Die Unterstützungskasse

 

Wenn der Arbeitgeber keine Direktzusage für eine Betriebsrente geben will, kann er sich auch einer Unterstützungskasse bedienen. Dabei handelt es sich um eine rechtlich selbständige Versorgungseinrichtung, die die Durchführung der betrieblichen Altersvorsorge für einen oder auch mehrere Arbeitgeber übernimmt.

Der Arbeitgeber kann selbst eine Unterstützungskasse gründen oder einer bestehenden beitreten. Er ist an der Unterstützungskasse beteiligt und zahlt entsprechende Beiträge für seine Mitarbeiter ein. Die Unterstützungskasse hat die Aufgabe, das eingezahlte Kapital und die daraus erzielten Erträge möglichst Gewinn bringend anzulegen. Dabei unterliegt die Unterstüzungskasse keinen Auflagen, wie das Kapital angelegt wird.

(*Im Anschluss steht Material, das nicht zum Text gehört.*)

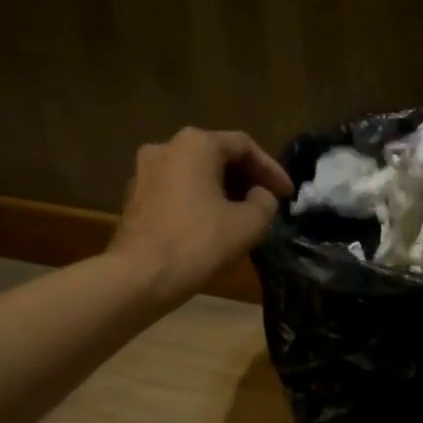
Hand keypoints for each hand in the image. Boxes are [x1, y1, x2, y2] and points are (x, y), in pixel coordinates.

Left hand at [108, 128, 293, 306]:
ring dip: (222, 191)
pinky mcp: (134, 198)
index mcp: (195, 144)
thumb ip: (265, 202)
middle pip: (216, 156)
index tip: (288, 194)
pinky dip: (198, 201)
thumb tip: (259, 195)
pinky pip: (176, 191)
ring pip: (194, 174)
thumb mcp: (249, 224)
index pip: (244, 146)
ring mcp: (144, 172)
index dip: (272, 170)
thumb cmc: (198, 243)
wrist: (139, 277)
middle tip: (267, 201)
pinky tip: (212, 225)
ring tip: (243, 215)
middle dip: (246, 179)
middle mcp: (165, 147)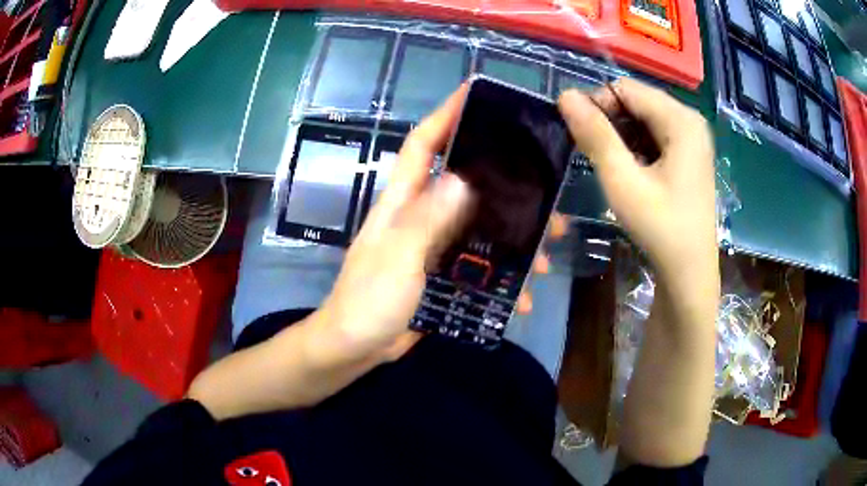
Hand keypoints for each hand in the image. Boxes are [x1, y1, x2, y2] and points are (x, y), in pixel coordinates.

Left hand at [319, 85, 566, 362]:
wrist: (354, 347)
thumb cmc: (368, 300)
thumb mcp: (397, 258)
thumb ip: (427, 220)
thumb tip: (464, 178)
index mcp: (402, 201)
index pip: (422, 144)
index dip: (446, 115)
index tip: (475, 93)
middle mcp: (421, 215)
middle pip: (467, 184)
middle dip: (505, 183)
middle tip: (546, 192)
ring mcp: (434, 246)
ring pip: (482, 227)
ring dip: (515, 238)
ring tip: (547, 253)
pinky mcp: (443, 274)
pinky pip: (480, 265)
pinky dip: (503, 278)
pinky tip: (523, 296)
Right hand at [558, 79, 717, 300]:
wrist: (689, 273)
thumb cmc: (660, 228)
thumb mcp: (623, 181)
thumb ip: (595, 135)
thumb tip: (565, 95)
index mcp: (681, 120)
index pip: (627, 89)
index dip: (598, 104)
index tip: (582, 136)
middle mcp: (690, 121)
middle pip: (637, 101)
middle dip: (610, 120)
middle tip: (595, 155)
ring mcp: (692, 138)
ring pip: (644, 118)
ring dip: (621, 135)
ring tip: (611, 166)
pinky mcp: (689, 155)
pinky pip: (655, 135)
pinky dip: (636, 146)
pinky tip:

Der Arbeitnehmer erhält seine spätere Betriebsrente dann über die Unterstüzungskasse. Einen Rechtsanspruch auf die zugesagte Leistung hat er jedoch nur gegenüber dem Arbeitgeber, nicht gegenüber der Unterstüzungskasse. Für den Fall, dass die Mittel der Unterstützungskasse später nicht ausreichen, die volle Betriebsrente zu zahlen, dann ist der Arbeitgeber in der Pflicht und muss die restliche zugesagte Leistung selbst aufbringen.
Sollte der Arbeitgeber zahlungsunfähig werden, z.B. durch Insolvenz, dann schützt der Pensions-Sicherungs-Verein (PSVaG) die versprochene Leistung.

In der Auszahlungsphase (ab Renteneintritt) muss der Arbeitnehmer diese Betriebsrente als Einkommen versteuern.

Eines solten Sie hierbei noch bedenken. Wenn Sie vorzeitig aus dem Unternehmen ausscheiden, aus welchen Gründen auch immer, dann bleiben Ihnen Ihre Anwartschaften für die Betriebsrente, die Sie bis zum Ausscheiden erworben haben, zwar erhalten, allerdings haben Sie keinen Anspruch darauf, Ihre Betriebsrente bei der Unterstüzungskasse mit eigenen Beiträgen weiter aufzubauen.

Um Ihre erworbenen Anwartschaften zu einem neuen Arbeitgeber mitnehmen zu können, müssen sich grundsätzlich alle Beteiligten, das heißt ehemaliger und neuer Arbeitgeber und Sie als Arbeitnehmer, einig darüber sein. Sie haben jedoch keinen Anspruch darauf, dass Ihr bisheriger Vertrag mit dem Versorgungsträger des ehemaligen Arbeitgebers von Ihrem neuen Arbeitgeber komplett übernommen wird.
Ein Rechtsanspruch auf Übertragung des Versorgungskapitals bei einem Arbeitsplatzwechsel besteht nur für Anwartschaften auf eine betriebliche Altersversorgung aus einer Pensionskasse, einem Pensionsfonds oder einer Direktversicherung, die nach dem 01.01.2005 erworben wurden.

Für diese Form der betrieblichen Altersvorsorge kann die Riester-Förderung nicht genutzt werden.